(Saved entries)
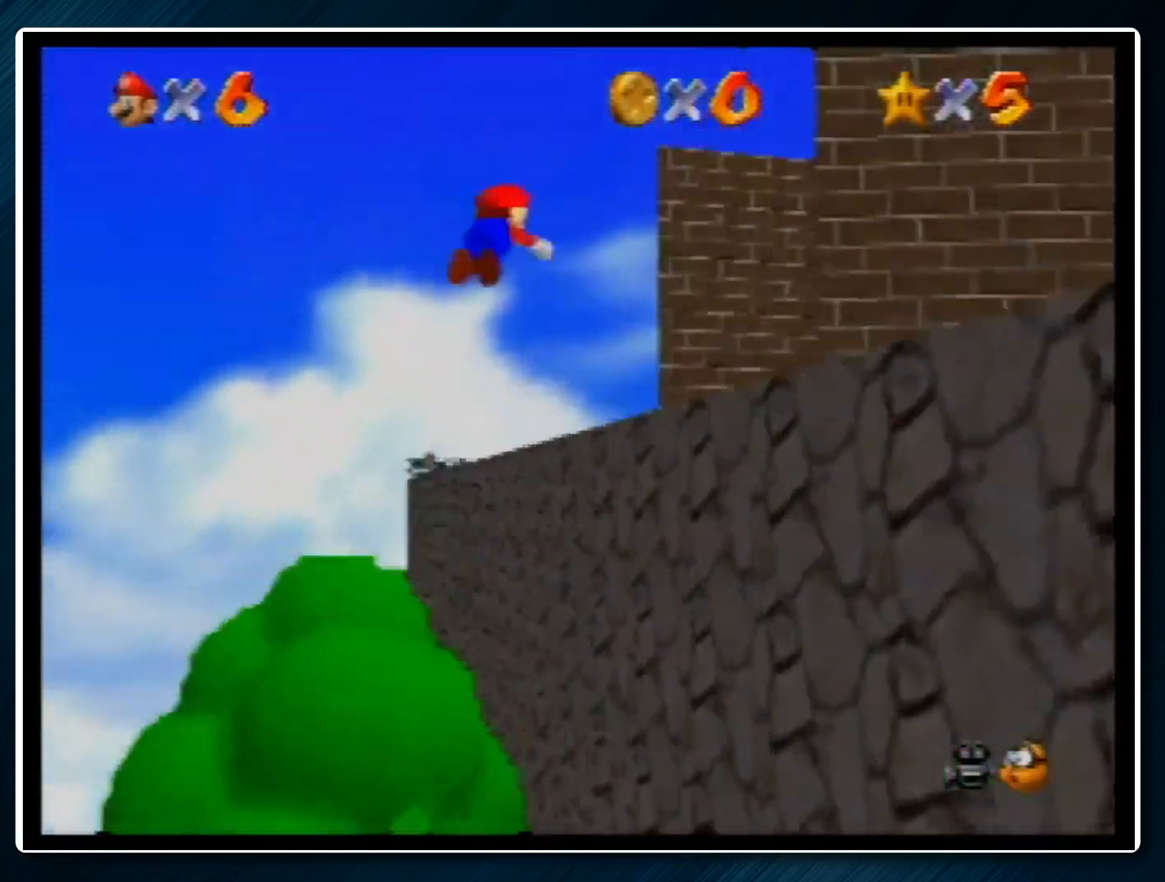
{"buttons": ["A", "B"], "left_stick": "up", "events": [[467, "A", "down"], [467, "B", "down"]]}
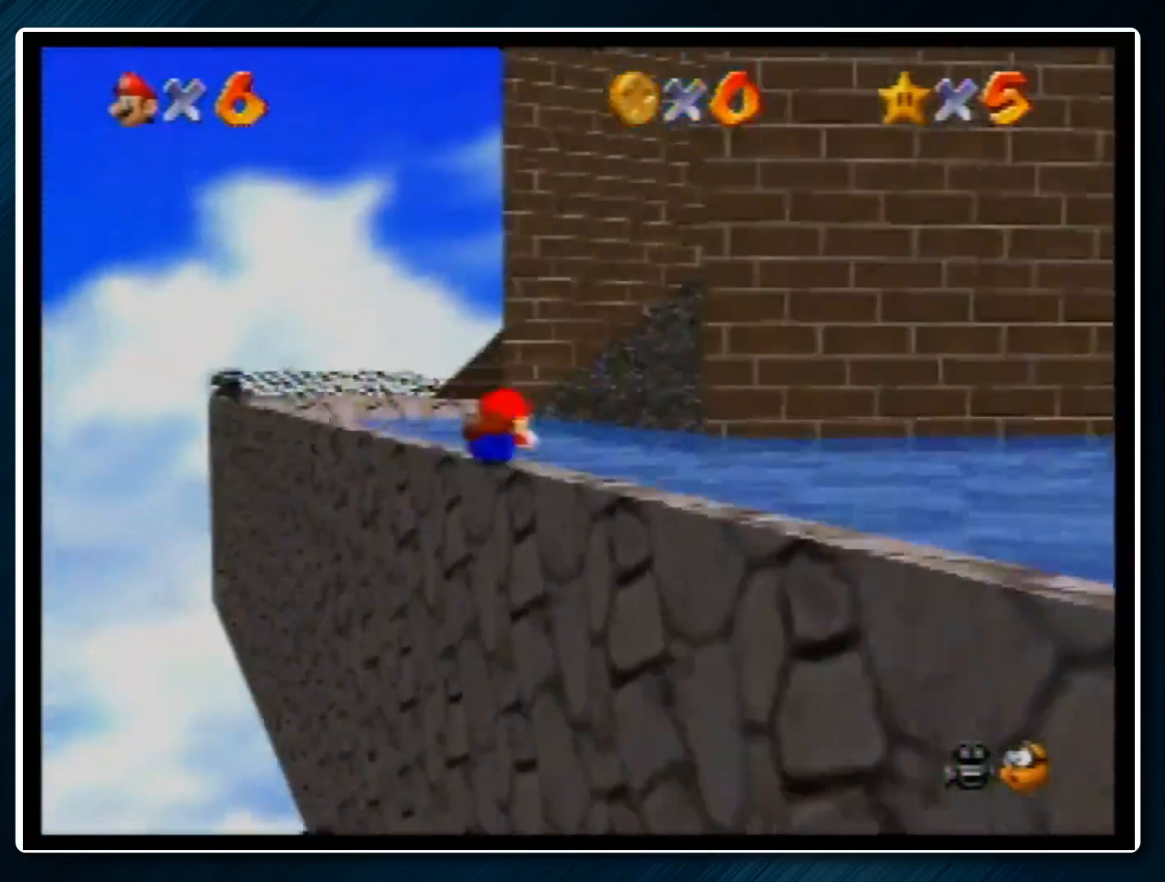
{"buttons": [], "left_stick": "up", "events": [[67, "A", "up"], [67, "B", "up"], [167, "C_DOWN", "down"], [267, "C_DOWN", "up"]]}
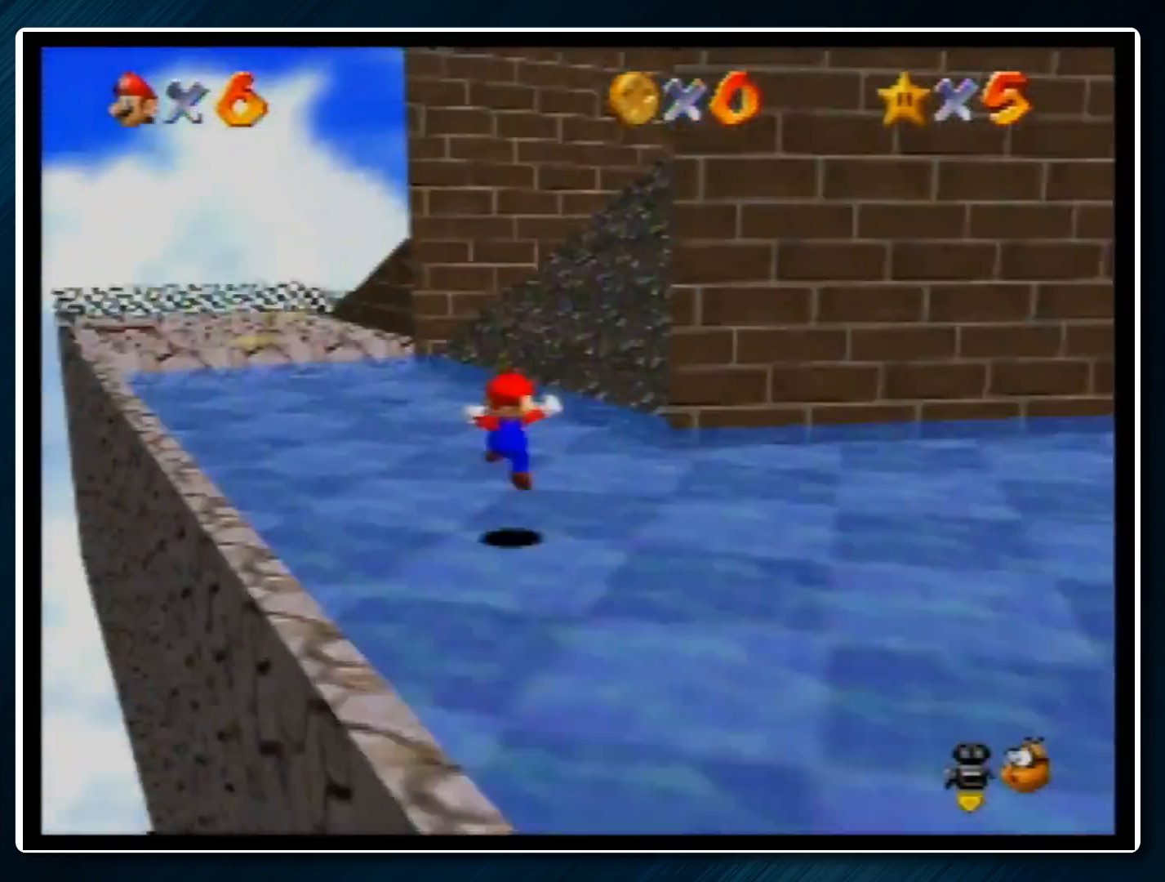
{"buttons": [], "left_stick": "up", "events": [[167, "B", "down"], [267, "B", "up"]]}
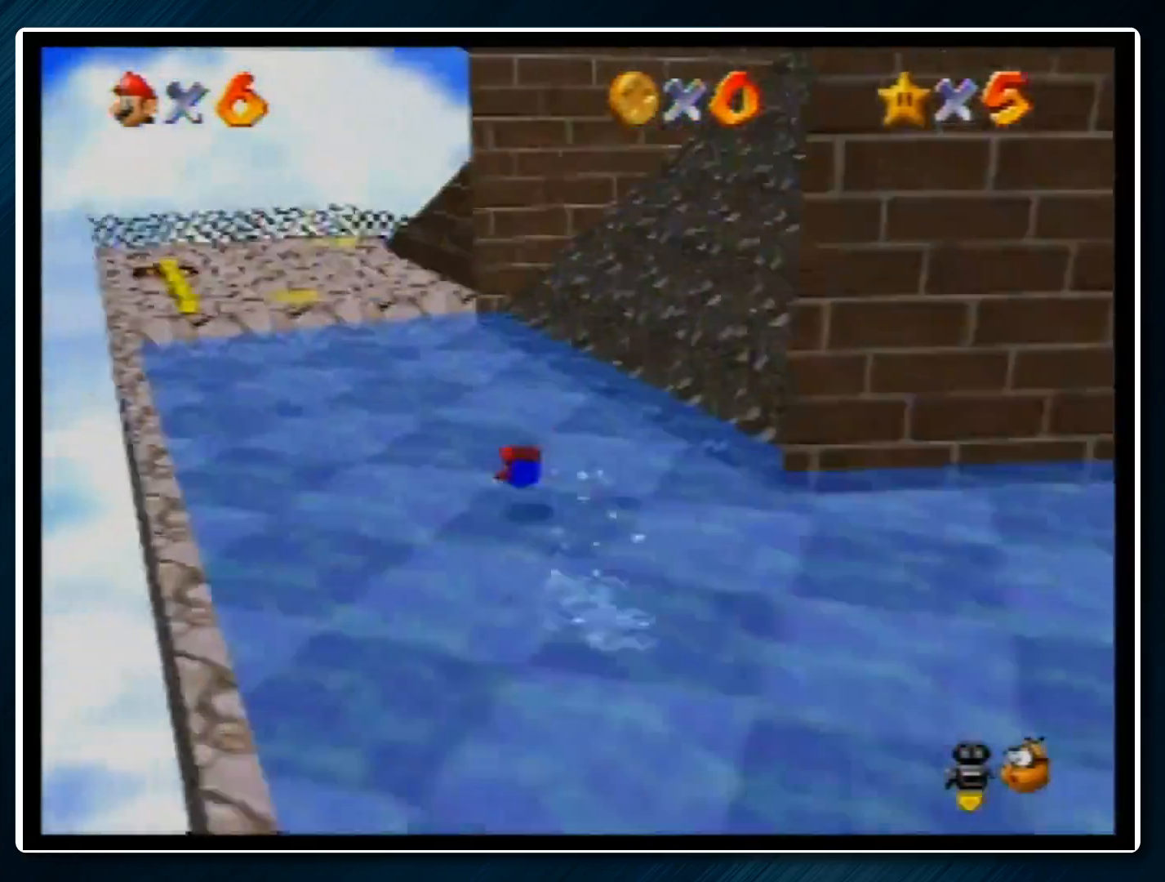
{"buttons": [], "left_stick": "up-left", "events": [[33, "A", "down"], [67, "B", "down"], [67, "left_stick", "up-left"], [133, "A", "up"], [133, "B", "up"]]}
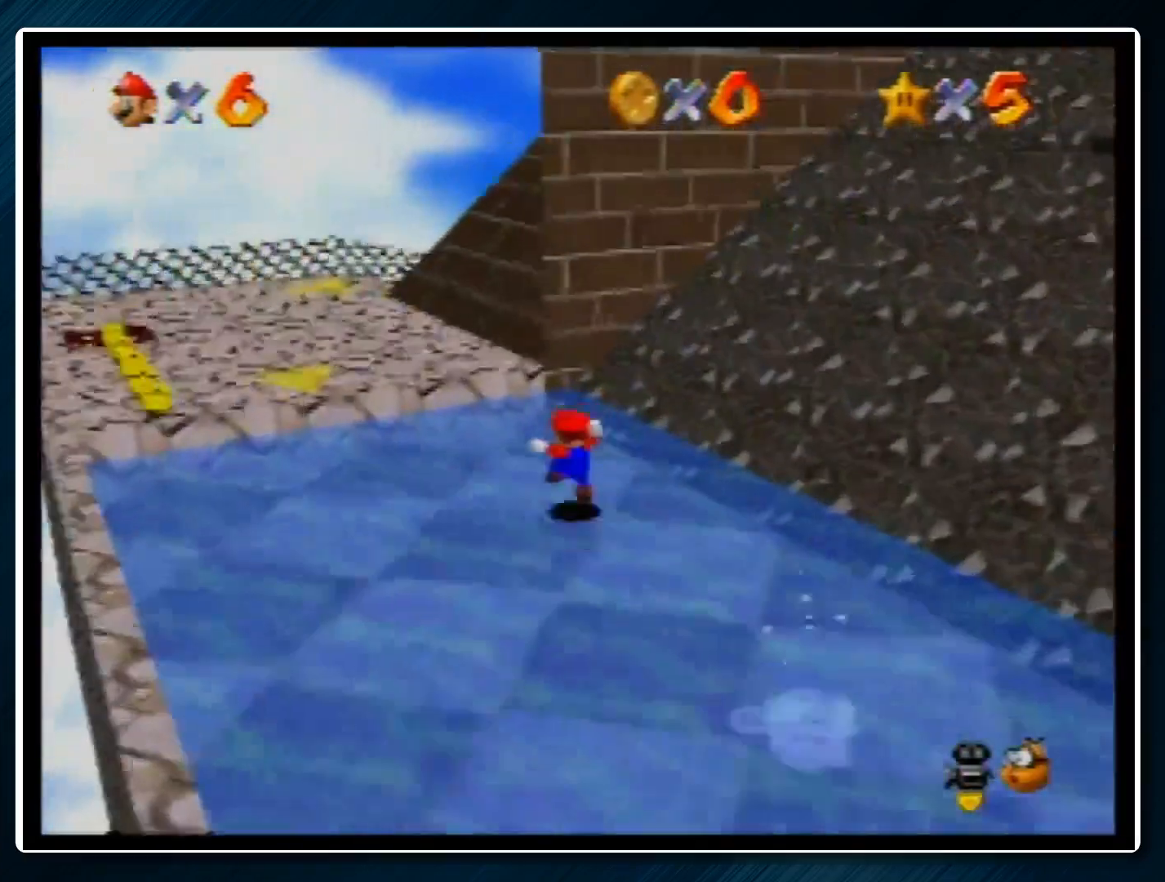
{"buttons": [], "left_stick": "up-left", "events": [[100, "A", "down"], [200, "A", "up"], [300, "B", "down"], [367, "B", "up"]]}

> [Task statement]: Your copy should match the entries above exactly and contain no pictures.

> [Reply to the task]:
{"buttons": ["A", "B"], "left_stick": "up", "events": [[467, "A", "down"], [467, "B", "down"]]}
{"buttons": [], "left_stick": "up", "events": [[67, "A", "up"], [67, "B", "up"], [167, "C_DOWN", "down"], [267, "C_DOWN", "up"]]}
{"buttons": [], "left_stick": "up", "events": [[167, "B", "down"], [267, "B", "up"]]}
{"buttons": [], "left_stick": "up-left", "events": [[33, "A", "down"], [67, "B", "down"], [67, "left_stick", "up-left"], [133, "A", "up"], [133, "B", "up"]]}
{"buttons": [], "left_stick": "up-left", "events": [[100, "A", "down"], [200, "A", "up"], [300, "B", "down"], [367, "B", "up"]]}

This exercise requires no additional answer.